Could you give every line of the material again with "speedometer" changed to "speed gauge" and everything else left unchanged?

**Given entries**:
══════

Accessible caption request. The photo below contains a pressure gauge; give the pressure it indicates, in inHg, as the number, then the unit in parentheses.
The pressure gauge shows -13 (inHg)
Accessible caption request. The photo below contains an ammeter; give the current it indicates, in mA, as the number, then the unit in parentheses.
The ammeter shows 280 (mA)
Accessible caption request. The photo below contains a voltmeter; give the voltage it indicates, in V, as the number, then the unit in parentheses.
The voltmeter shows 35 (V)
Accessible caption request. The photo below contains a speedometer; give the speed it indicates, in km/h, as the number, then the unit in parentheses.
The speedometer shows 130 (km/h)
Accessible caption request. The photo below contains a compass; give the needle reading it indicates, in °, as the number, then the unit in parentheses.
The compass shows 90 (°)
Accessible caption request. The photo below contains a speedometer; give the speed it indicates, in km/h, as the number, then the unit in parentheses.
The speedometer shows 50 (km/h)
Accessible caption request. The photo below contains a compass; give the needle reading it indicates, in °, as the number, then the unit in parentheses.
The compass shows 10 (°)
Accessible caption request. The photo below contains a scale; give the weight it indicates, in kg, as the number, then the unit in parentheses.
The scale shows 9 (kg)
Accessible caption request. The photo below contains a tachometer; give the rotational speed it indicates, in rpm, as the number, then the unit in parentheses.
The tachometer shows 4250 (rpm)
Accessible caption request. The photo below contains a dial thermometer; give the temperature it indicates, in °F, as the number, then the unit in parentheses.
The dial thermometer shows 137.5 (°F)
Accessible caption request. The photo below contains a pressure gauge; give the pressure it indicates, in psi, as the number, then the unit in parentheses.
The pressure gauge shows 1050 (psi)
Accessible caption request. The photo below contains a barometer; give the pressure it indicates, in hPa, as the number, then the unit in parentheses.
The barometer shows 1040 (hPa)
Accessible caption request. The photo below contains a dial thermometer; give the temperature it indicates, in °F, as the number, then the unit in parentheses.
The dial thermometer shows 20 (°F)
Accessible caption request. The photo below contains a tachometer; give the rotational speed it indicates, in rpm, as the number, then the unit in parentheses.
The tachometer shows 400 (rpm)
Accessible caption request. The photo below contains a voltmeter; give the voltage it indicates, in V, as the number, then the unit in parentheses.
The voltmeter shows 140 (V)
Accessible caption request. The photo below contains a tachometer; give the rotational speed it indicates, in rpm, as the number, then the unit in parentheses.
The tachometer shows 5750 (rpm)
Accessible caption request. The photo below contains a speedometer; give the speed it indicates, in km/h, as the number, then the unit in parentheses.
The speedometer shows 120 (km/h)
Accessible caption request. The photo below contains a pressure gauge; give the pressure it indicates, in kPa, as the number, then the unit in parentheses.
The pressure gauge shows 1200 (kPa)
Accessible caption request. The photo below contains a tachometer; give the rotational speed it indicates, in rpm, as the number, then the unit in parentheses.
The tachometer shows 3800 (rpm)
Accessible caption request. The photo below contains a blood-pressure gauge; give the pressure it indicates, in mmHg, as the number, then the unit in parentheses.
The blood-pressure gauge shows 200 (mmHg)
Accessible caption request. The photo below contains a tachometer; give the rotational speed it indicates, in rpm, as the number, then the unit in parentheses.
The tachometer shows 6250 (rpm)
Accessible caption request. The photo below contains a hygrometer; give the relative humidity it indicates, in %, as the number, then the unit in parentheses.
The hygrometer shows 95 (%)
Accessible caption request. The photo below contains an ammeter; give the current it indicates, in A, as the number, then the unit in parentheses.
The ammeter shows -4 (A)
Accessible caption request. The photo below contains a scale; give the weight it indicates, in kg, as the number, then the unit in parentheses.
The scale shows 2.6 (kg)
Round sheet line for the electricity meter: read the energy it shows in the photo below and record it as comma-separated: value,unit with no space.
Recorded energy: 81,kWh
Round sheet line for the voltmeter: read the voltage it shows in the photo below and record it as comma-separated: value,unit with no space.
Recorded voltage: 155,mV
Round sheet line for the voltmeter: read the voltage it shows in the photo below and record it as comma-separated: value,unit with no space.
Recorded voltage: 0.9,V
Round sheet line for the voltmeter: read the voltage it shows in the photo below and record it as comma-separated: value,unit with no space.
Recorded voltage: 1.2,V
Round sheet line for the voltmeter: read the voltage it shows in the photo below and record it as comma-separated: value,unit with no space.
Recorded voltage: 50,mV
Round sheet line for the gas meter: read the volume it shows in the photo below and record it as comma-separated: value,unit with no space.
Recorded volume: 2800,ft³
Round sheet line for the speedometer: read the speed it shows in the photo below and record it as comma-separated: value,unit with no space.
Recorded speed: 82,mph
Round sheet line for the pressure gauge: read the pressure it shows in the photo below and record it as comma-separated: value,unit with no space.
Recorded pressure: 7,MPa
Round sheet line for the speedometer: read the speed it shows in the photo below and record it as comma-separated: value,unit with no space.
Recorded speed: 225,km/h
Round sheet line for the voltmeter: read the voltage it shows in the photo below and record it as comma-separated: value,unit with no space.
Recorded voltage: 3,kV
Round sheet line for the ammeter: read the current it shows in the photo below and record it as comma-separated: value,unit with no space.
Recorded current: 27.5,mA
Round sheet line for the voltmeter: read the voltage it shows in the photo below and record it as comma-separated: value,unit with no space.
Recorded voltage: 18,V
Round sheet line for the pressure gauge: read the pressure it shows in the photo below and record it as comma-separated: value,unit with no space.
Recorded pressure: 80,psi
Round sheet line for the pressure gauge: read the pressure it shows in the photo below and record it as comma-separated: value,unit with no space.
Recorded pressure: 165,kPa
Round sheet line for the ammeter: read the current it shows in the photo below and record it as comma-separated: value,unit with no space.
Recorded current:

══════

**Output**:
Accessible caption request. The photo below contains a pressure gauge; give the pressure it indicates, in inHg, as the number, then the unit in parentheses.
The pressure gauge shows -13 (inHg)
Accessible caption request. The photo below contains an ammeter; give the current it indicates, in mA, as the number, then the unit in parentheses.
The ammeter shows 280 (mA)
Accessible caption request. The photo below contains a voltmeter; give the voltage it indicates, in V, as the number, then the unit in parentheses.
The voltmeter shows 35 (V)
Accessible caption request. The photo below contains a speed gauge; give the speed it indicates, in km/h, as the number, then the unit in parentheses.
The speed gauge shows 130 (km/h)
Accessible caption request. The photo below contains a compass; give the needle reading it indicates, in °, as the number, then the unit in parentheses.
The compass shows 90 (°)
Accessible caption request. The photo below contains a speed gauge; give the speed it indicates, in km/h, as the number, then the unit in parentheses.
The speed gauge shows 50 (km/h)
Accessible caption request. The photo below contains a compass; give the needle reading it indicates, in °, as the number, then the unit in parentheses.
The compass shows 10 (°)
Accessible caption request. The photo below contains a scale; give the weight it indicates, in kg, as the number, then the unit in parentheses.
The scale shows 9 (kg)
Accessible caption request. The photo below contains a tachometer; give the rotational speed it indicates, in rpm, as the number, then the unit in parentheses.
The tachometer shows 4250 (rpm)
Accessible caption request. The photo below contains a dial thermometer; give the temperature it indicates, in °F, as the number, then the unit in parentheses.
The dial thermometer shows 137.5 (°F)
Accessible caption request. The photo below contains a pressure gauge; give the pressure it indicates, in psi, as the number, then the unit in parentheses.
The pressure gauge shows 1050 (psi)
Accessible caption request. The photo below contains a barometer; give the pressure it indicates, in hPa, as the number, then the unit in parentheses.
The barometer shows 1040 (hPa)
Accessible caption request. The photo below contains a dial thermometer; give the temperature it indicates, in °F, as the number, then the unit in parentheses.
The dial thermometer shows 20 (°F)
Accessible caption request. The photo below contains a tachometer; give the rotational speed it indicates, in rpm, as the number, then the unit in parentheses.
The tachometer shows 400 (rpm)
Accessible caption request. The photo below contains a voltmeter; give the voltage it indicates, in V, as the number, then the unit in parentheses.
The voltmeter shows 140 (V)
Accessible caption request. The photo below contains a tachometer; give the rotational speed it indicates, in rpm, as the number, then the unit in parentheses.
The tachometer shows 5750 (rpm)
Accessible caption request. The photo below contains a speed gauge; give the speed it indicates, in km/h, as the number, then the unit in parentheses.
The speed gauge shows 120 (km/h)
Accessible caption request. The photo below contains a pressure gauge; give the pressure it indicates, in kPa, as the number, then the unit in parentheses.
The pressure gauge shows 1200 (kPa)
Accessible caption request. The photo below contains a tachometer; give the rotational speed it indicates, in rpm, as the number, then the unit in parentheses.
The tachometer shows 3800 (rpm)
Accessible caption request. The photo below contains a blood-pressure gauge; give the pressure it indicates, in mmHg, as the number, then the unit in parentheses.
The blood-pressure gauge shows 200 (mmHg)
Accessible caption request. The photo below contains a tachometer; give the rotational speed it indicates, in rpm, as the number, then the unit in parentheses.
The tachometer shows 6250 (rpm)
Accessible caption request. The photo below contains a hygrometer; give the relative humidity it indicates, in %, as the number, then the unit in parentheses.
The hygrometer shows 95 (%)
Accessible caption request. The photo below contains an ammeter; give the current it indicates, in A, as the number, then the unit in parentheses.
The ammeter shows -4 (A)
Accessible caption request. The photo below contains a scale; give the weight it indicates, in kg, as the number, then the unit in parentheses.
The scale shows 2.6 (kg)
Round sheet line for the electricity meter: read the energy it shows in the photo below and record it as comma-separated: value,unit with no space.
Recorded energy: 81,kWh
Round sheet line for the voltmeter: read the voltage it shows in the photo below and record it as comma-separated: value,unit with no space.
Recorded voltage: 155,mV
Round sheet line for the voltmeter: read the voltage it shows in the photo below and record it as comma-separated: value,unit with no space.
Recorded voltage: 0.9,V
Round sheet line for the voltmeter: read the voltage it shows in the photo below and record it as comma-separated: value,unit with no space.
Recorded voltage: 1.2,V
Round sheet line for the voltmeter: read the voltage it shows in the photo below and record it as comma-separated: value,unit with no space.
Recorded voltage: 50,mV
Round sheet line for the gas meter: read the volume it shows in the photo below and record it as comma-separated: value,unit with no space.
Recorded volume: 2800,ft³
Round sheet line for the speed gauge: read the speed it shows in the photo below and record it as comma-separated: value,unit with no space.
Recorded speed: 82,mph
Round sheet line for the pressure gauge: read the pressure it shows in the photo below and record it as comma-separated: value,unit with no space.
Recorded pressure: 7,MPa
Round sheet line for the speed gauge: read the speed it shows in the photo below and record it as comma-separated: value,unit with no space.
Recorded speed: 225,km/h
Round sheet line for the voltmeter: read the voltage it shows in the photo below and record it as comma-separated: value,unit with no space.
Recorded voltage: 3,kV
Round sheet line for the ammeter: read the current it shows in the photo below and record it as comma-separated: value,unit with no space.
Recorded current: 27.5,mA
Round sheet line for the voltmeter: read the voltage it shows in the photo below and record it as comma-separated: value,unit with no space.
Recorded voltage: 18,V
Round sheet line for the pressure gauge: read the pressure it shows in the photo below and record it as comma-separated: value,unit with no space.
Recorded pressure: 80,psi
Round sheet line for the pressure gauge: read the pressure it shows in the photo below and record it as comma-separated: value,unit with no space.
Recorded pressure: 165,kPa
Round sheet line for the ammeter: read the current it shows in the photo below and record it as comma-separated: value,unit with no space.
Recorded current:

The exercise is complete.